══ PAGE EXTRACT ══

So which colour should I use? By this time I hadn't seen any official mentioning of any specific colour used by markerlights, so that couldn't influence my choise. Instead I thought this way: - Red is very common for lasers on Earth. T'au isn't Earth and the Tau aren't human, therefore I won't use red! - Green isn't "Earthly", but won't be very visible on the green background I will use, therefore I won't use green LEDs. - Yellow is thus the right way to go, and that's what I picked! (After leaving the store we had a nice stroll to the company where my course was held.) Today these counters, two of them, is the most completed part of my entire Tau army, in spite of the fact that it'll take a long time before I have enough units to make it worthwhile using any markerlights... Back to Contents
III The Electronics
From an electronics point of view these counters consist of; one battery, one battery holder, one resistor and one or more LEDs (Light Emitting Diodes). The battery holder simply holds the battery. In these counters it also makes up the bulk and base of the construction, which makes picking the most suitable type more interesting. The battery is a Lithium "button" type battery. Lithium batteries are 3.0V nominal voltage, which is perfect for this application. The size of battery (and corresponding holder) chosen will strike a balance between counter size and how often you'll need to replace the battery. The LEDs are the key components and also the parts most difficult to accuire. It's easy to find shops that sell LEDs, but the regular LEDs have a design we don't want to use because it will make the counters too tall! Therefore you will most probably need to find an electronics store that has a large assortment of LEDs in order to find any that fit our needs. To understand LEDs you need to know how they work: As the name implies they are diodes. Diodes generally have the characteristics that they:
- a) Block current in one direction, known as the "rear" or "backward" direction
- b) Let the current through in the other, "forward", direction, once a threshold, the "diode voltage" is reached. Combined with a) this means that it's important to mount diodes in the correct direction if they are powered by a DC source, such as a battery.

═══
══ SUPPLIED MATERIAL ══

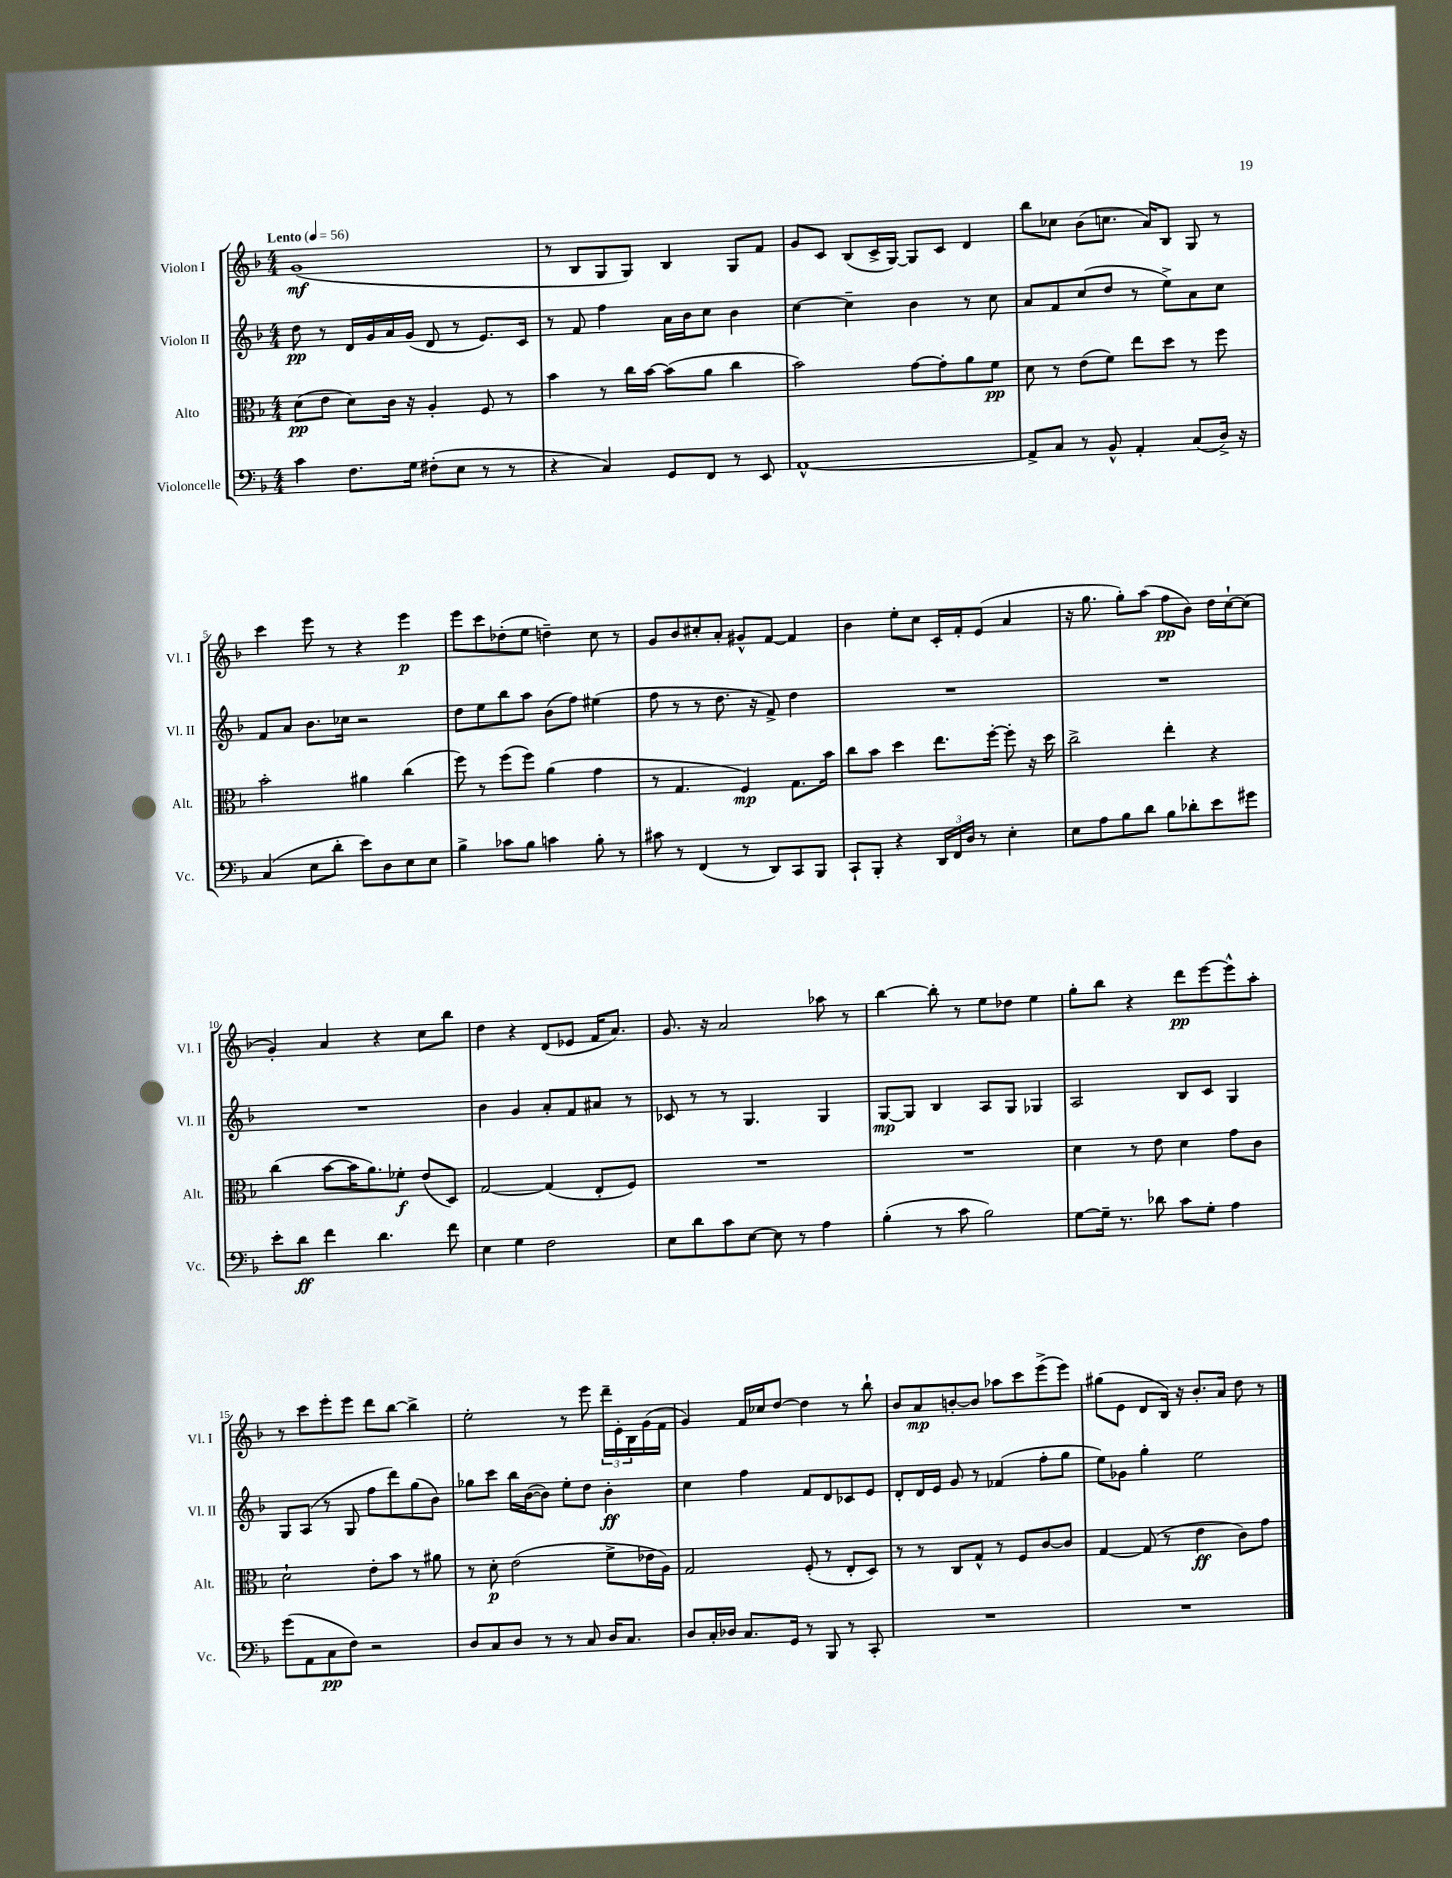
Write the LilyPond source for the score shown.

<<
\new StaffGroup <<
\new Staff = "s0" \with { instrumentName = "Violon I" shortInstrumentName = "Vl. I" } {
    \clef treble \key f \major \numericTimeSignature \time 4/4 \tempo "Lento" 4 = 56
    g'1\mf( |
    r8 bes8 g8 g8) bes4 g8 f'8 |
    g'8 c'8 bes8( c'16-> g16~) g8 c'8 d'4 |
    bes''8 ces''8 bes'8( c''8. a'16) bes8 g8 r8 |
    c'''4 e'''8 r8 r4 e'''4\p |
    e'''8 c'''8 des''8-.( e''8 d''4--) c''8 r8 |
    g'8 bes'8 cis''8-. a'8-. gis'8-^ f'8~ f'4 |
    bes'4 e''8-. c''8 c'16-. f'16-. e'8( a'4 |
    r16 g''8. g''8-.) a''8( f''8\pp bes'8) d''16 c''16~-! c''8( |
    g'4-.) a'4 r4 c''8 bes''8 |
    d''4 r4 d'8( ees'8 f'16 a'8.) |
    g'8. r16 a'2 aes''8 r8 |
    bes''4~ bes''8-. r8 e''8 des''8 e''4 |
    g''8-. bes''8 r4 d'''8\pp e'''8~ e'''8-^ a''8-. |
    r8 c'''8 e'''8-. e'''8 d'''8 bes''8~ bes''4-> |
    e''2-. r8 e'''8 \tuplet 3/2 { d'''16-- e'16-. bes16 } g'16( f'16 |
    g'4) f'16 ces''16 d''8~ d''4 r8 bes''8-! |
    bes'8 a'8\mp b'8~-. b'8 aes''8 c'''8 e'''8->( e'''8) |
    gis''8( e'8 d'8 bes16) r16 bes'8.-. a'16 d''8 r8 \bar "|." |
}
\new Staff = "s1" \with { instrumentName = "Violon II" shortInstrumentName = "Vl. II" } {
    \clef treble \key f \major \numericTimeSignature \time 4/4
    d''8\pp r8 d'16 g'16 a'16 g'16( d'8 r8 e'8.) c'16 |
    r8 f'8 f''4 a'16 bes'16 c''8 bes'4 |
    c''4~ c''4-- bes'4 r8 c''8 |
    a'8 f'8 c''8( d''8 r8 e''8->) a'8 c''8 |
    f'8 a'8 bes'8. ces''16 r2 |
    d''8 e''8 bes''8 a''8 bes'8( f''8) eis''4( |
    f''8 r8 r8 d''8. r16 f'8->) d''4 |
    R1 |
    R1 |
    R1 |
    bes'4 g'4 a'8-. f'8 ais'8 r8 |
    ces'8 r8 r8 g4. g4 |
    g8~\mp g8 bes4 a8 g8 ges4 |
    a2 bes8 c'8 g4 |
    g8 a8( r8 g8 f''8 d'''8) g''8( bes'8) |
    ges''8 c'''8 bes''16 bes'16~( bes'8) e''8-. d''8 bes'4-.\ff |
    c''4 f''4 f'8 d'8 ces'8 e'8 |
    d'8-. d'16 e'16 g'8 r8 fes'4( f''8-. g''8 |
    e''8) ges'8 g''4-. e''2 \bar "|." |
}
\new Staff = "s2" \with { instrumentName = "Alto" shortInstrumentName = "Alt." } {
    \clef alto \key f \major \numericTimeSignature \time 4/4
    d'8\pp( e'8 d'8) c'16 r16 a4-. f8 r8 |
    bes'4 r8 c''16 bes'16~ bes'8( a'8 c''4 |
    bes'2) g'8~ g'8-. a'8 f'8\pp |
    d'8 r8 e'8( f'8) e''8 d''8 r8 f''8 |
    bes'2-. ais'4 c''4( |
    f''8) r8 f''8( f''8) a'4( g'4 |
    r8 g4. f4\mp) g8. bes'16 |
    c''8 bes'8 d''4 e''8. f''16~-. f''8-. r16 d''16 |
    c''2-> e''4-. r4 |
    c''4( bes'8~ bes'16 a'8.) fes'8-.\f e'8( d8) |
    g2~ g4( e8-. f8) |
    R1 |
    R1 |
    d'4 r8 e'8 d'4 g'8 c'8 |
    d'2-! e'8-. bes'8 r8 ais'8 |
    r8 d'8-.\p e'2( f'8-> ees'16 a16) |
    g2 f8-.( r8 e8-. d8) |
    r8 r8 c8 g8-^ r8 f8 c'8~ c'8 |
    g4~ g8( r8 e'4\ff c'8) g'8 \bar "|." |
}
\new Staff = "s3" \with { instrumentName = "Violoncelle" shortInstrumentName = "Vc." } {
    \clef bass \key f \major \numericTimeSignature \time 4/4
    c'4 f8. g16 fis8-.( e8 r8 r8 |
    r4 c4) g,8 f,8 r8 e,8 |
    a,1~-^ |
    a,8-> c8 r8 bes,8-^ a,4-. c8( d16->) r16 |
    c4( e8 d'8-. e'8) d8 e8 e8 |
    bes4-> ces'8 bes8 c'4 bes8-. r8 |
    cis'8 r8 f,4( r8 d,8) c,8 bes,,8 |
    c,8-! bes,,8-. r4 \tuplet 3/2 { d,16 f,16 d16 } r8 e4-. |
    e8 a8 bes8 d'8 bes8 des'8-. e'8 gis'8 |
    e'8-. d'8\ff f'4 d'4. f'8 |
    e4 g4 f2 |
    e8 d'8 c'8 e8~ e8 r8 a4 |
    bes4-.( r8 c'8 bes2) |
    g8~ g16-- r8. des'8 c'8 g8-. a4 |
    g'8( a,8 c8\pp f8) r2 |
    d8 c8 d8 r8 r8 c8 d16 c8. |
    d8 c16-. des16 c8. g,16 r8 bes,,8 r8 c,8-. |
    R1 |
    R1 \bar "|." |
}
>>
>>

═══

**JOB 1:** How would you put this sentence from the markerlight counter text into Spanish: "Lithium batteries are 3.0V nominal voltage, which is perfect for this application."
**JOB 2:**
Answer these questions from the markerlight counter text:
(a) Which LED color was picked in the end?
(b) What type of battery do the counters use?
(c) What would regular LEDs do to the counters?
Answer using only the markerlight counter text; the items play no part.

**EXPECTED OUTPUT 1:** Las baterías de litio tienen un voltaje nominal de 3,0 V, lo cual es perfecto para esta aplicación.

**EXPECTED OUTPUT 2:**
(a) Yellow.
(b) A lithium "button" type battery.
(c) Make them too tall.